After he’d crossed the kitchen again, turned off the burner under the sauce and stirred the pasta, lowering the flame beneath that pot as well, he faced her again. She hadn’t moved from where she stood beside the refrigerator, but she had repositioned her arms so that her hands were clasped in front of her while she waited for his response.

“Your project was good,” he began. “It was really good. The simulation sequences you’d worked out and the ease with which your design played out on the screen it was all impeccable work.”

“That’s not what you said when I showed it to you.” That spot between her brows crinkled, just as it always did when she was confused about something. “Why did you say all that other, horrible stuff?”

“Because you needed to hear it,” he said and before she could fly off into a rage again the way she had that night, he continued. “I said your project was good, Teesha. But it was also safe. You wrote that code in the way you always wrote code. I’d seen you do it a billion times, one time after you’d helped me drink a bottle of Apple Crown. Creating those simulations was like breathing to you but the Yatlig internship was the bigtime. We’d researched everything about Maury Yatlig and his company so we both knew that. I wanted your project to blow them away. I wanted you to give it everything you had and then something that you hadn’t even tapped into yet. You needed that push.”

“I needed my best friend not to sabotage my chances,” she snapped.

He shook his head. “I would never.” Cursing, he walked over to her and reached for her hands. When she stiffened, he paused and let his arms fall back to his sides. “I wanted you to get the internship, to move up in the industry and prove to your parents that you were meant to be a game developer. I wanted everything for you that you dreamed of and more, Teesha. So much more.”

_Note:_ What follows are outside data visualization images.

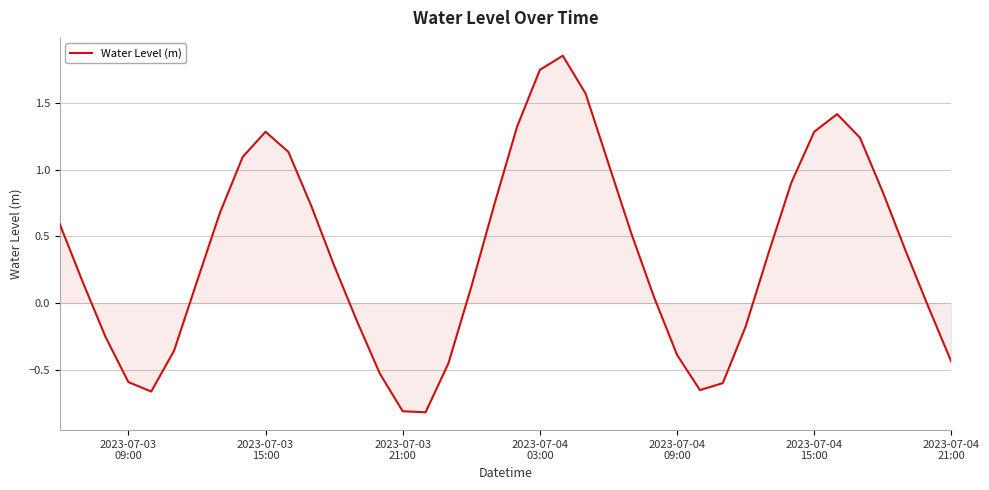

What is the difference between the maximum and minimum values?

2.7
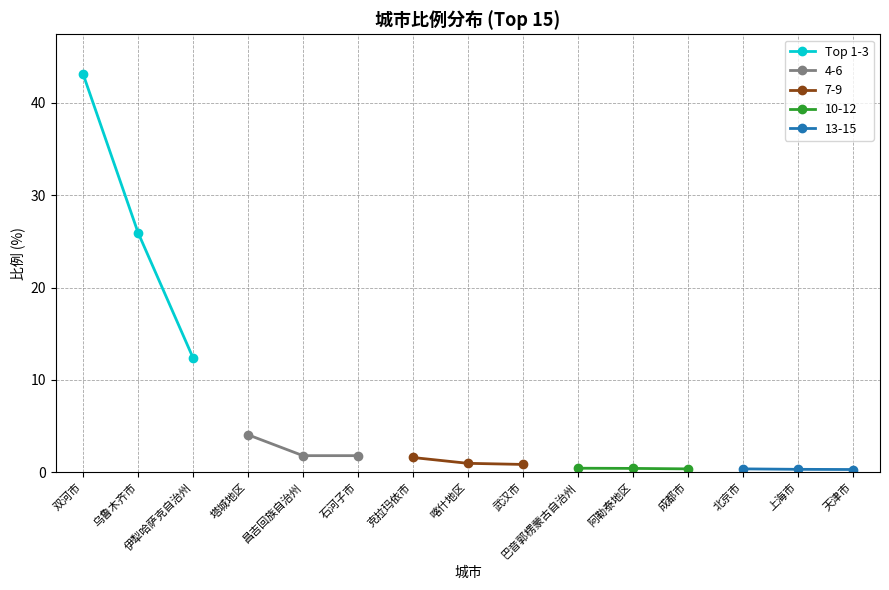

Rank the categories by value from lowest to highest.

伊犁哈萨克自治州, 乌鲁木齐市, 双河市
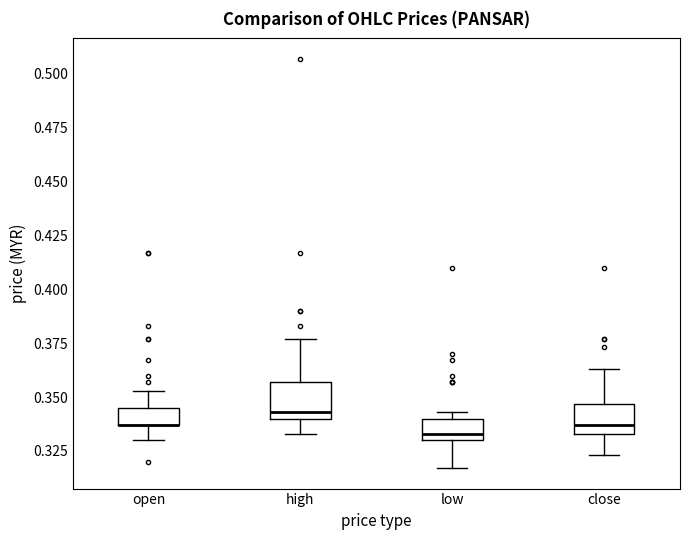

Where does the lower whisker of the box for high end on the y-axis? The values are not printed on the chart, so give them approximately, as read against the axis.

0.335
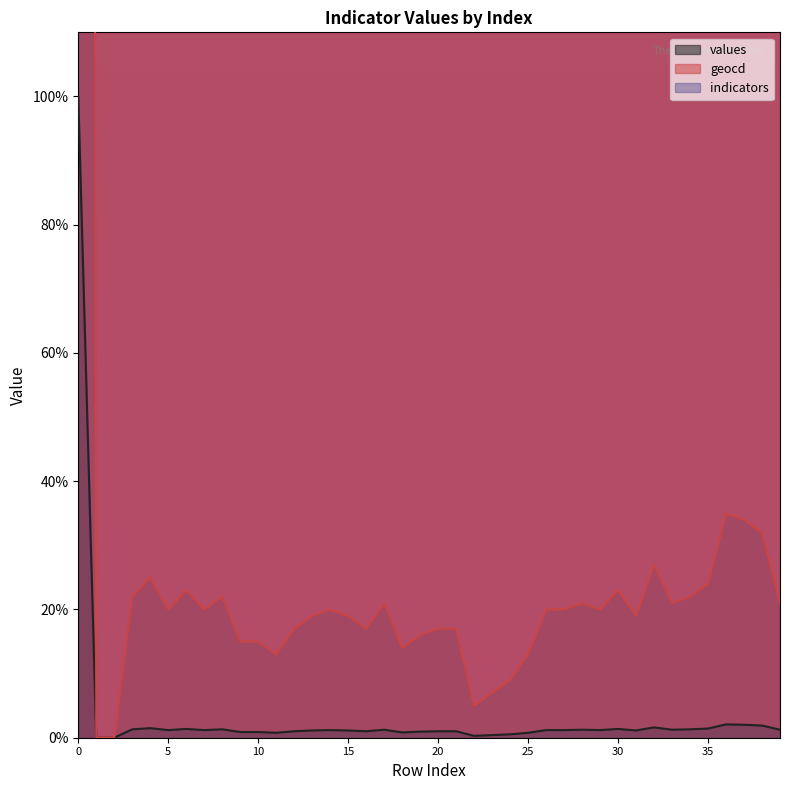

True or false: values and geocd intersect in this chart.

False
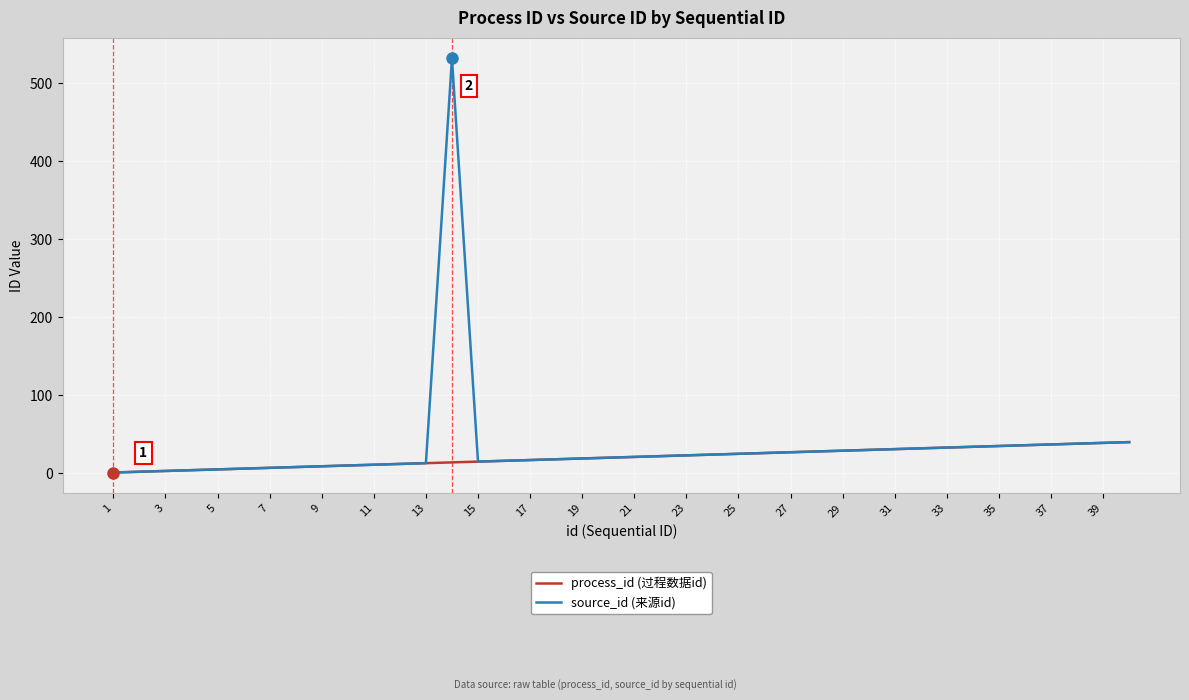

Rank the series by their maximum value, from highest to lowest.

source_id (来源id), process_id (过程数据id)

“You told me I was being lazy,” she said looking down at her hands. She was rubbing her fingers, twisting her hands as she shook her head. “You said I was too afraid to try so I was submitting this sloppy work. You said I needed to get my head in the game or stop playing in the big leagues. You said…”

Closing the space between them, he resisted the urge to touch her because he wasn’t sure she wanted his touch. But he couldn’t stay away from her, he couldn’t listen to the hurt in her voice as she tossed the words, he’d said so long ago back at him and not do everything in his power to make her understand this time. “I know what I said and I know how it must’ve sounded to you, but I tried to tell you. I tried to make you understand, you just didn’t want to hear anything else I had to say.”

She shook her head. “And I don’t know if I should listen now.”

“I didn’t say those things to hurt or sabotage you, only to push you to do better.”

She looked up at him, her eyes brimming with anger. “I didn’t need your push. I needed my friend’s encouragement.”

“I don’t lie to my friends, Teesha. And I certainly never lied to you.”

“I trusted you,” she whispered.

He nodded. “And that’s exactly why I felt free to say what I thought needed to be said.”

“But what if you were wrong?” she asked.

“Did you win the internship?”

Silence fell between them, but their gazes held.